Luckily you have a convex polygon, so you can use the angle trick: find a point in the interior (e.g., find the midpoint of two non-adjacent points), and draw vectors to all the vertices. Choose one vector as a base, calculate the angles to the other vectors and order them. You can calculate the angles using the dot product: A · B = A B cos θ = |A||B| cos θ.
Below are the steps I followed.
The 3D planar polygon can be rotated to 2D plane using the known formulas. Use the one under the section Rotation matrix from axis and angle.
Then as indicated by #Glenn, an internal points needs to be calculated to find the angles. I take that internal point as the mean of the vertex locations.
Using the x-axis as the reference axis, the angle, on a 0 to 2pi scale, for each vertex can be calculated using atan2 function as explained here.
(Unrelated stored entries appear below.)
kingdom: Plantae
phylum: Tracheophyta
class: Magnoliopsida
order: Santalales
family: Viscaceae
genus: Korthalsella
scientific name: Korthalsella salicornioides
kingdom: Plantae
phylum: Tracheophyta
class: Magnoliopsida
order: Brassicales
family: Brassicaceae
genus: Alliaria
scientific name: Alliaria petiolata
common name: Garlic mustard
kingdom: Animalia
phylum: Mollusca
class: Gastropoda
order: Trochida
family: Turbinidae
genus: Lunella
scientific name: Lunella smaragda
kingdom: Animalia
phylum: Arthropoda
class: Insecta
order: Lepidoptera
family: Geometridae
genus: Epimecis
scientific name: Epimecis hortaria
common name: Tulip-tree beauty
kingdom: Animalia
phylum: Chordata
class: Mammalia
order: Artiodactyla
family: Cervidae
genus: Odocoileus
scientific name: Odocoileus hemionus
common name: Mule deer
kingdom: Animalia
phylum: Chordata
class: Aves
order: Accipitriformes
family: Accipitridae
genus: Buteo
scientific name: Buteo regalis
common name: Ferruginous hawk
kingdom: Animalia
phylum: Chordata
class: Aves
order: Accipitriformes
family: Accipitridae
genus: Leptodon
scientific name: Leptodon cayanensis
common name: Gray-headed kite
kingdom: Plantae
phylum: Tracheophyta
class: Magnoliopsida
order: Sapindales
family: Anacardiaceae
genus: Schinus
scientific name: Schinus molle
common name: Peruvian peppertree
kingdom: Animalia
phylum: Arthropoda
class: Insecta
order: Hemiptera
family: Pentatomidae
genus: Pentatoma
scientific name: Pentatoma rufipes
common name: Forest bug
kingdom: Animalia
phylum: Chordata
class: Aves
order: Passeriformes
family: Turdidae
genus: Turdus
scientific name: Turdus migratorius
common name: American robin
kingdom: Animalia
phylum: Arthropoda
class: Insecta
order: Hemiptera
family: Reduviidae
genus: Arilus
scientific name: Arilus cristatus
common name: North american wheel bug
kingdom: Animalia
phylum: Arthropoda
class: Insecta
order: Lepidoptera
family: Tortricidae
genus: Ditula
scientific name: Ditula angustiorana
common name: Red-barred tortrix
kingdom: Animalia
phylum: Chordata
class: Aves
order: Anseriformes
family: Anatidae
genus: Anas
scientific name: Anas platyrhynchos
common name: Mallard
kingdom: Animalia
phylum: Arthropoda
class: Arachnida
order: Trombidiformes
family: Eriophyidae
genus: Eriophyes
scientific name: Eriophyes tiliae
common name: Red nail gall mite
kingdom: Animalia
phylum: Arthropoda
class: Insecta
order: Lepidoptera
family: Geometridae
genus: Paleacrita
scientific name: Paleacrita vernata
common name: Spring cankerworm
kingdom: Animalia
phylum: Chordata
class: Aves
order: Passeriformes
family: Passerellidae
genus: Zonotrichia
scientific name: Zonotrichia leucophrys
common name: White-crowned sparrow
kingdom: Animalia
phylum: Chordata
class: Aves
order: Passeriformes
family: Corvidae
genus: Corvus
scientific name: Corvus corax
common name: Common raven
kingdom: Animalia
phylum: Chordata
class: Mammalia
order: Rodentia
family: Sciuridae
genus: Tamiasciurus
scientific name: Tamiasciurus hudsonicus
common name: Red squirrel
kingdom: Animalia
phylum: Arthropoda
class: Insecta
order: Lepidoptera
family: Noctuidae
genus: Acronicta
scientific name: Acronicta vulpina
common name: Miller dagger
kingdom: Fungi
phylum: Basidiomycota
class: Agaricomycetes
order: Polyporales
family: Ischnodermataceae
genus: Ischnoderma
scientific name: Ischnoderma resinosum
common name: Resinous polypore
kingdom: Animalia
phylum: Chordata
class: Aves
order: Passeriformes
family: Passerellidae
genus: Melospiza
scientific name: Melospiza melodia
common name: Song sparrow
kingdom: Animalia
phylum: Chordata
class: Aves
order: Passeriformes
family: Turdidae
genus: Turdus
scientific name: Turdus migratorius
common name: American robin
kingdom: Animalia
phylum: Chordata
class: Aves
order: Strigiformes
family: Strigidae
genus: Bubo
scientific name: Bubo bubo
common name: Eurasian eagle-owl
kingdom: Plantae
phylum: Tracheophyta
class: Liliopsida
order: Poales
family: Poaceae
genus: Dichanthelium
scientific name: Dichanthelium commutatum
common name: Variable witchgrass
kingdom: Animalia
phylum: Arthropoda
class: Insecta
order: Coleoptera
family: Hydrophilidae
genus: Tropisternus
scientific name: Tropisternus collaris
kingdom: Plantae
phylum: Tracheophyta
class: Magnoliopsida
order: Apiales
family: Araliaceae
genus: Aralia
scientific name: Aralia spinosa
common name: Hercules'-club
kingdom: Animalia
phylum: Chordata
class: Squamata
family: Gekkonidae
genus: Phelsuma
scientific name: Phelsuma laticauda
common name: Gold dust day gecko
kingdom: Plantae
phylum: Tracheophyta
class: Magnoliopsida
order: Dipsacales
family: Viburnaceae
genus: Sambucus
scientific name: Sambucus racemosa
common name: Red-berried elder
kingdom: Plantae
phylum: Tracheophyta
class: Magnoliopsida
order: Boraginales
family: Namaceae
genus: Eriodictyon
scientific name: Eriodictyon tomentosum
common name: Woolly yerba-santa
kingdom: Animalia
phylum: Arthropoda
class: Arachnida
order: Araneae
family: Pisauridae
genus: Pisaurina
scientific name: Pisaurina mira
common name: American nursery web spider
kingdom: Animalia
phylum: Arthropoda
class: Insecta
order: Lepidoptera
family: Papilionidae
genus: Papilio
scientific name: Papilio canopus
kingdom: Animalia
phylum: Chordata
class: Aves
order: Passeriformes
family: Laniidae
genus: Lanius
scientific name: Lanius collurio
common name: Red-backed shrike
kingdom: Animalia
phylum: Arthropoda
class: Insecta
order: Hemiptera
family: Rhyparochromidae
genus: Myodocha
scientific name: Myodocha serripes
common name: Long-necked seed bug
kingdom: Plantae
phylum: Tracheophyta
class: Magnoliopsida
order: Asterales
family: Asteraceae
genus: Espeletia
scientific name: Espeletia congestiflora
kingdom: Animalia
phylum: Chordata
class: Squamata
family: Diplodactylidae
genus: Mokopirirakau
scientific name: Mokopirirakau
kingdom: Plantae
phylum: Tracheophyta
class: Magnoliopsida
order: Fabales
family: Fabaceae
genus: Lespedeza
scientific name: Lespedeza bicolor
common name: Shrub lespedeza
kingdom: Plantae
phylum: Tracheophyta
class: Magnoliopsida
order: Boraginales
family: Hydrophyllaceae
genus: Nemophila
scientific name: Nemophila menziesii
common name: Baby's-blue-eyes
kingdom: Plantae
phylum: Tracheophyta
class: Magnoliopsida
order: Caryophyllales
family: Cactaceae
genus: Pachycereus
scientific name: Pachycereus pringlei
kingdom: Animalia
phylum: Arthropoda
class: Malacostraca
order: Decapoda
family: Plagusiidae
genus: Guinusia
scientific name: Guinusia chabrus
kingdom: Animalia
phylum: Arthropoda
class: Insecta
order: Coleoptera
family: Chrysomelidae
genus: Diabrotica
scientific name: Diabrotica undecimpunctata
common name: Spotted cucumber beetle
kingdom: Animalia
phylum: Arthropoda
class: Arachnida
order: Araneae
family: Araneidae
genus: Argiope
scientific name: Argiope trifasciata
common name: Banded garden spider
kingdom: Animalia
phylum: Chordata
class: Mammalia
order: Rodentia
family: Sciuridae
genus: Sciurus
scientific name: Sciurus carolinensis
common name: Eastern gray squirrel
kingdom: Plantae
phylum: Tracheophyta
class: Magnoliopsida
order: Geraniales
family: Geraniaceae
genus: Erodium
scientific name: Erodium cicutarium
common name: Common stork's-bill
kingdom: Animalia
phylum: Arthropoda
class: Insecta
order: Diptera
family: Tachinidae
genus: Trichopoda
The non-negative angle measured counterclockwise from vector a to vector b, in the range [0,2pi], if a = [x1,y1] and b = [x2,y2], is given by:
angle = mod(atan2(y2-y1,x2-x1),2*pi);
Finally, sort the angles, [~,XI] = sort(angle);.
It's a long time since I used this, so I might be wrong, but I believe the command convhull does what you need - it returns the convex hull of a set of points (which, since you say your points are a convex set, should be the set of points themselves), arranged in counter-clockwise order.
Note that MathWorks recently delivered a new class DelaunayTri which is intended to superseded the functionality of convhull and other older computational geometry stuff. I believe it's more accurate, especially when the points get very close together. However I haven't tried it.
Hope that helps!
So here's another answer if you want to use convhull. Easily project your polygon into an axes plane by setting one coordinate zero. For example, in (0,0,0),(1,1,0),(1,1,1),(0,0,1) set y=0 to get (0,0),(1,0),(1,1),(0,1). Now your problem is 2D.
You might have to do some work to pick the right coordinate if your polygon's plane is orthogonal to some axis, if it is, pick that axis. The criterion is to make sure that your projected points don't end up on a line.